Davacılar vekili, murisleri ... tarafından 217 parsel sayılı taşınmazın umumi yol ile bağlantısı bulunmadığını belirterek geçit hakkı kurulması istemiyle Finike Asliye Hukuk Mahkemesi'nin 2005/9 Esas, 2005/150 Karar sayılı dosyasında dava açtığını, mahkemece açılan davanın kabulü ile 218, 1064 ve 1505 parseller aleyhine geçit irtifakı tesisine karar verildiğini ve bu kararın kesinleştiğini, kararın kesinleşmesinden sonra murisleri ...'ın vefat etmesi nedeniyle mirasçıları olarak müvekkillerinin anılan mahkeme kararının tapuya tescili istemiyle ilgili tapu müdürlüğüne başvuru yaptıklarını ancak tapu müdürlüğünün başvurularını kabul etmediğini, bu sırada aleyhine geçit hakkı tesis edilen 1505 parsel maliklerinden ...'in geçit bedelini almasına rağmen taşınmazdaki hissesini davalı ...'na sattığını, davalı ...'nun geçit hakkı ile ilgili karardan bilgisi olduğu halde kötüniyetli olarak geçit hakkının tapuda görünmediğinden bahisle müvekkillerinin yolu kullanmalarına izin vermediğini, bu nedenle daha önce 217 parsel lehine verilen ve kesinleşen mahkeme kararının davalı için de uygulanarak aynı şekilde geçit hakkı tesisini talep ve dava etmiştir.

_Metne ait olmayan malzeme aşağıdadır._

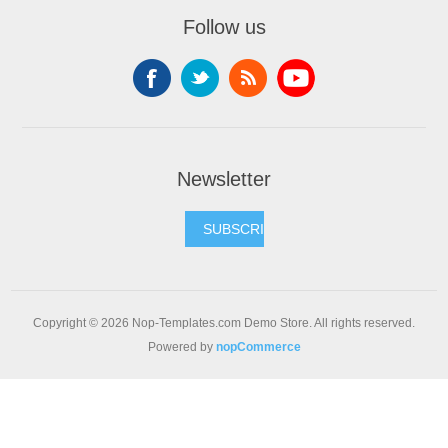
Follow us
Newsletter
SUBSCRIBE
Copyright © 2026 Nop-Templates.com Demo Store. All rights reserved.
Powered by
nopCommerce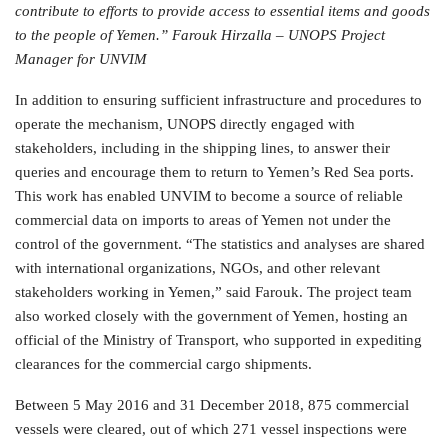
contribute to efforts to provide access to essential items and goods
to the people of Yemen.” Farouk Hirzalla – UNOPS Project
Manager for UNVIM
In addition to ensuring sufficient infrastructure and procedures to
operate the mechanism, UNOPS directly engaged with
stakeholders, including in the shipping lines, to answer their
queries and encourage them to return to Yemen’s Red Sea ports.
This work has enabled UNVIM to become a source of reliable
commercial data on imports to areas of Yemen not under the
control of the government. “The statistics and analyses are shared
with international organizations, NGOs, and other relevant
stakeholders working in Yemen,” said Farouk. The project team
also worked closely with the government of Yemen, hosting an
official of the Ministry of Transport, who supported in expediting
clearances for the commercial cargo shipments.
Between 5 May 2016 and 31 December 2018, 875 commercial
vessels were cleared, out of which 271 vessel inspections were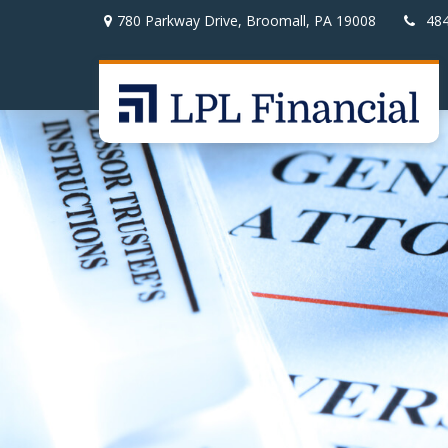
780 Parkway Drive,
Broomall,
PA
19008
48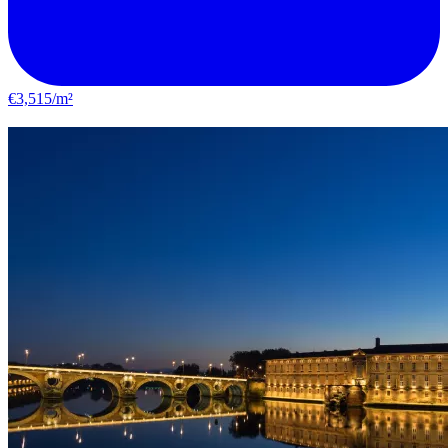
€3,515/m²
Castelginest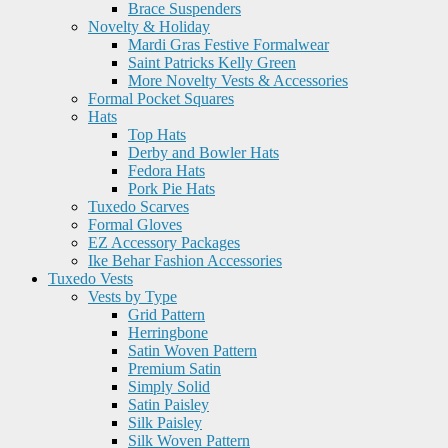
Brace Suspenders
Novelty & Holiday
Mardi Gras Festive Formalwear
Saint Patricks Kelly Green
More Novelty Vests & Accessories
Formal Pocket Squares
Hats
Top Hats
Derby and Bowler Hats
Fedora Hats
Pork Pie Hats
Tuxedo Scarves
Formal Gloves
EZ Accessory Packages
Ike Behar Fashion Accessories
Tuxedo Vests
Vests by Type
Grid Pattern
Herringbone
Satin Woven Pattern
Premium Satin
Simply Solid
Satin Paisley
Silk Paisley
Silk Woven Pattern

Davalı, davaya cevap vermemiştir.

Mahkemece, geçit hakkı kurulması istemiyle açılan davanın tarafları değişmiş olsa da leh ve aleyhe geçit hakkı talep edilen taşınmazların Finike Asliye Hukuk Mahkemesi'nin 2005/9 Esas, 2005/150 Karar sayılı dosyasında hüküm verilen taşınmazlarla aynı taşınmazlar olduğu belirtilerek aynı konuya ilişkin verilmiş ve kesinleşmiş bir mahkeme kararı olması nedeniyle davanın reddine karar verilmiştir.

Hükmü, davacılar vekili temyiz etmiştir.

Hukuk düzeninde istikrar sağlama amacı taşıyan kesin hüküm, hükme karşı yasa yollarının tükenmesi (şekli anlamda kesin hüküm) ve taraflar arasındaki hukuki ilişkinin bir daha dava konusu yapılmaması (maddi anlamda kesin hüküm) şeklinde hukuk yargılama sistemimizde yer almaktadır.

Şekli anlamda kesinleşmeyi zorunlu kılan, taraflar arasındaki hukuki ilişkinin yeniden dava konusu yapılamaması amacını güden maddi anlamda kesin hüküm HMK’nın 303. maddesinde düzenlenmiştir.

Anılan maddeye göre kesin hükmün oluşabilmesi için; 1)Dava konusunun, diğer bir anlatımla dava ile elde edilmek istenen sonucun aynı olması, 2) Dava sebebinin yani davanın dayanağı olan vakıaların aynı olması, 3) Davanın taraflarının aynı olması gereklidir.

Yukarıda açıklanan ilkeler ışığında somut olaya gelince, davacıların ... mirasçıları olarak Finike Asliye Hukuk Mahkemesi'nin 2005/9 Esas 2005/150 Karar sayılı kararının kesinleşmesi üzerine tapuya tescil istemiyle Finike Tapu Sicil Müdürlüğü'ne yaptıkları başvuruya verilen 30.05.2007 tarihli cevabi yazıda; kesinleşen mahkeme kararında aleyhine geçit hakkı tesis edilen 218, 1064 ve 1505 parsel sayılı taşınmazların tapu kayıt maliklerinden bir kısmının davada taraf olarak yer almadıkları belirtilerek kararın infazının gerçekleştirilemediği bildirilmiştir.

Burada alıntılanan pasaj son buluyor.